За первой рюмкой пошла вторая и третья. Стало Шохову тепло, по-домашнему радостно. Разговор нахлестывался на разговор, и говорили одновременно и про то, как живут родители, и как Шохов стучал, а ему не открыли, и о делах совхозных, сколько приходится Афоне ездить, чтобы принять и сдать на маслозавод молоко. Километров двести, в две смены. И Валя экспедитором при нем тоже ездит. Так с четырех утра до четырех дня.
— Почему две смены-то? — спросил Шохов.
— А чего дома делать? — тоже спросил Афоня.— Дома вон — пришел и спи. А так мы зарабатываем, ядри тебя совсем...
Тут затарахтел под окном мотоцикл и в комнату вошел подросток, темноглазый, темноволосый, явно не шоховских кровей. Да и от мамы Вали взял он немного: нос да губы. Поздоровался с Шоховым, от обеда отказался и попросил:
— Бать, поедем за клюквой, а?
— Отстань,— сказал Афоня.— Брат приехал. Какая, ядри, тут клюква.

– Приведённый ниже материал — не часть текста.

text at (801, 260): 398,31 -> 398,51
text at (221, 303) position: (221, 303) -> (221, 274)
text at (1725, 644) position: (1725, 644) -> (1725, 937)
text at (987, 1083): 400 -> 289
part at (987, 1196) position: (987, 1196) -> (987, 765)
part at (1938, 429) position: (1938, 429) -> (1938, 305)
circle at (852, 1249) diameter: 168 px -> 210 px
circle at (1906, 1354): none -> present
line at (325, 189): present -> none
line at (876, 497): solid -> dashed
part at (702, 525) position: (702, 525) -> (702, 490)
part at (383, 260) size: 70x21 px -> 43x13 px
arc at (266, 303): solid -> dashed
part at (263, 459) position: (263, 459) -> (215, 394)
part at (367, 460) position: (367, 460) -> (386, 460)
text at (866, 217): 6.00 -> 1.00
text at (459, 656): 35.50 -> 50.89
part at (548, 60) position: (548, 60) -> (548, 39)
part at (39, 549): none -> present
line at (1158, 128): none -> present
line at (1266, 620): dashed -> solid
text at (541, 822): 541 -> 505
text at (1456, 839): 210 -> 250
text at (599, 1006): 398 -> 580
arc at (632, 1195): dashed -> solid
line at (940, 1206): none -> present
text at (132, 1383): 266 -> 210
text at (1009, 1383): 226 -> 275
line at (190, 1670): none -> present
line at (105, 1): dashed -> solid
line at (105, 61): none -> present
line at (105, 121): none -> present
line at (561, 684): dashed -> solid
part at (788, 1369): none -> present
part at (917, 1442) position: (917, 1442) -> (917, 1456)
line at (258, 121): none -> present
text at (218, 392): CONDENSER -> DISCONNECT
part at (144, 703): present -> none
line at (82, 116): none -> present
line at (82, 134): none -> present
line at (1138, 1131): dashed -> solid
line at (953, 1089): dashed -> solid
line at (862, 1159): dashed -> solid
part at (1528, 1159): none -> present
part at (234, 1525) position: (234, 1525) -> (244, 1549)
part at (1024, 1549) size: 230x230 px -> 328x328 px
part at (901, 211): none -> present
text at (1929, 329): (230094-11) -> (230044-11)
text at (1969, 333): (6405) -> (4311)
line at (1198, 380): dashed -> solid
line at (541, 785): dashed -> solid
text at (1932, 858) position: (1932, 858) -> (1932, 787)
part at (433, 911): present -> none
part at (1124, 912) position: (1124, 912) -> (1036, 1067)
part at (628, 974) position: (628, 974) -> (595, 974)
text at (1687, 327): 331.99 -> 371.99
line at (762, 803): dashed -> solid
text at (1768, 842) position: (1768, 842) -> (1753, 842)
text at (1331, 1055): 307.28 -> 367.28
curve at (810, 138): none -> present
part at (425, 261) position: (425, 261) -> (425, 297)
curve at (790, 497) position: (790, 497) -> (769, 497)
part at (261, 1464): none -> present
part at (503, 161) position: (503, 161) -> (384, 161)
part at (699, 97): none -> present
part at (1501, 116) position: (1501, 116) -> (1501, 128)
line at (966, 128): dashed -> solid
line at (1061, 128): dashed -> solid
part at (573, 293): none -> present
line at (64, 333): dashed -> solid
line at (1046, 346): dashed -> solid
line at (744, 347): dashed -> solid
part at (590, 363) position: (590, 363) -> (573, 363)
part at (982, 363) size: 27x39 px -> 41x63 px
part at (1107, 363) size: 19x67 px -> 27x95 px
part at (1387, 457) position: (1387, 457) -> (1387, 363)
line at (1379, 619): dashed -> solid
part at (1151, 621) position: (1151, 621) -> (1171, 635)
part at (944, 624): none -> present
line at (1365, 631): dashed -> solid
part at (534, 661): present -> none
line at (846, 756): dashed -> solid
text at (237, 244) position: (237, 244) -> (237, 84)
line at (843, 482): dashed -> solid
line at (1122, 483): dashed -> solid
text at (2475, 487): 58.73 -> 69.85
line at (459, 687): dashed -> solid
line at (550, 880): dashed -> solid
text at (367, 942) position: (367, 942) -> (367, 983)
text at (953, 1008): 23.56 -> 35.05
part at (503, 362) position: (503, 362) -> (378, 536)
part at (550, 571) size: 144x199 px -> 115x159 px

— Так я поеду? — сказал сын.
— Езжай. Только поздно ведь?
— А сейчас до десяти светло.
— В лесу-то раньше темнеет...
— Как стемнеет, вернусь.
Сын взял рюкзак, завел мотоцикл и уехал.
Афоня без похвальбы сказал, что Володька за лето одичал, живет в лесу да в Васине, его здесь не видать.
— А у тебя кто? — спросил Шохова.
— Тоже сынок. Тоже Вовка, — отвечал он,— В первый класс проводил. Я уволился-то раньше, но задержался... Все-таки школа!
— А куда, ядри, нацелился? В Москву небось? Там, ядри, и водка слаще! А?
— Не знаю,— сказал Шохов.— Мать-отца повидать хочу. А в Москву я и задаром не поеду. За два дня устал. На улице толкаются, как на вокзале.
— Вот и я говорю! Как там жить, если на ноги друг другу наступают? — воскликнул Афоня.— Я проездом оказался, так ничего не мог найти. Сперва не мог столовой найти, потом туалета, а потом гостиницы... Не-е, у нас тут лучше.
За разговором не заметили, как в одночасье стемнело и хлынул теплый дождь. Затарахтел мотоцикл, и весь мокрый появился Володька и стал говорить, что клюквы в лесу много и, если бы не дождь, он набрал бы целое ведро. Он высыпал из рюкзака густо-красную сочную клюкву, и Валя, ополоснув в чашке, тут же подала ее на стол.
Зажгли свет, потому что за тучей незаметно стемнело. Уже подходила к концу вторая бутылка, когда Афоня вспомнил:
— Ты сегодня хотел в Васино?
— Так поздно? — усомнился Шохов.
— А что поздно-то? Домой никогда не поздно, а?